### Text block
□ □ □ □ □

Sara Russell: Revelations from the Bennu asteroid

In this edition of Titans of Science, Chris Smith chats with a planetary scientist charged with analysing rock samples brought in from outer space, Sara Russell…

Chris - Once you were installed at the Natural History Museum, what was the furrow that, you weren't a peasant, but what was the furrow you were ploughing with your meteorites from there?

Sara - Yeah, so I'm still really interested in how the protoplanetary disk formed, but also I became more interested in the slightly later history of what happened once an asteroid was there. So by looking at the mineralogy of the asteroid itself, and especially the ones that formed with ice, you can look at how much water it originally had and how the waters interacted with the rocks. And I became interested more in learning about basically how our Earth got to have water on it. And we think that the Earth got all the water from its oceans by being impacted in its early history with asteroids that are probably asteroids that contain clays. And so I wanted to look more about how that formed and where it came from.

Chris - So, brief history of time then, we have this massive cloud of gas and dust and something kind of buffets it to start under gravity coalescing, it forms a primitive star, which then gets big enough that it fires up. And meanwhile, around its sort of middle, it forms this disk of material that the planets are born out of. But they're all like the Earth, the inner ones, they're all dry, and they get their water from these asteroids. So why, why do the asteroids have water? And the planets didn't then?

Sara - Yes, so that is a great question. And we've really only quite recently in the last few years started to have a big model of how this happened. And it's a crazy idea. But I think it could be true. It's probably true that when the giant planets formed, they probably didn't form where we see them now, they may have moved around. So they may have moved into the innermost part of the solar system and then moved outwards again.

Chris - This is Jupiter, Saturn, Neptune, those sort of gas giant planets, not little rocky planets like us.

Sara - No, just thinking about the giant planets that make up most of the mass of the planets of our solar system, but yet these are these outer planets. So while they moved around, this would have been really disruptive to the small bodies like asteroids and more icy bodies that were around at the time. This would have meant that these smaller bodies kind of were moving around in and out of the solar system, many of them being ejected from the solar system as well. But one of the results of this would have been the ones that formed in the outermost part of the solar system where there was a lot of ice. So they accreted with a lot of ice, may have been ejected into the inner solar system and then been available to hit the Earth, not just the Earth, but also Mars and Venus and Mercury as well.

Chris - Were the inner bodies like the Earth and Venus when they were forming? Was it just too hot then that they blew off all their water? And that's why they were dry and rocky. And they got their water later when things were cooler from these outer solar system bodies coming in.

Sara - Yes, that's our current hypothesis. There are some scientists who think that they may have retained some of their primordial indigenous water. But I think they probably just became too hot as they accreted and they wouldn't have had any water at that stage.

Chris - This was presumably this work, the Prelude that ended up with you working on the OSIRIS-REx mission, which that's been the real pinnacle so far of what you've achieved, isn't it? Being to actually lay your hands on pristine samples. You don't have to go to Antarctica. You've effectively reached out into deep space and got a sample of an asteroid to look at.

□ □ □ □ □

### Set tasks
a - From the Bennu interview above, list every planet that Sara says icy bodies ejected into the inner solar system may have been able to hit.
b - Answer these questions about the Bennu interview above:
(i) At which institution does Chris say Sara was installed?
(ii) What kind of asteroids probably impacted the early Earth and supplied the water of its oceans?
(iii) Which mission does Chris name as the pinnacle of Sara's work so far?

### Source excerpt
□ □ □ □ □

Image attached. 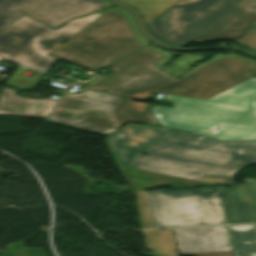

□ □ □ □ □

### Outputs
a - Earth, Mars, Venus, Mercury

b -
(i) The Natural History Museum.
(ii) Asteroids that probably contain clays.
(iii) The OSIRIS-REx mission.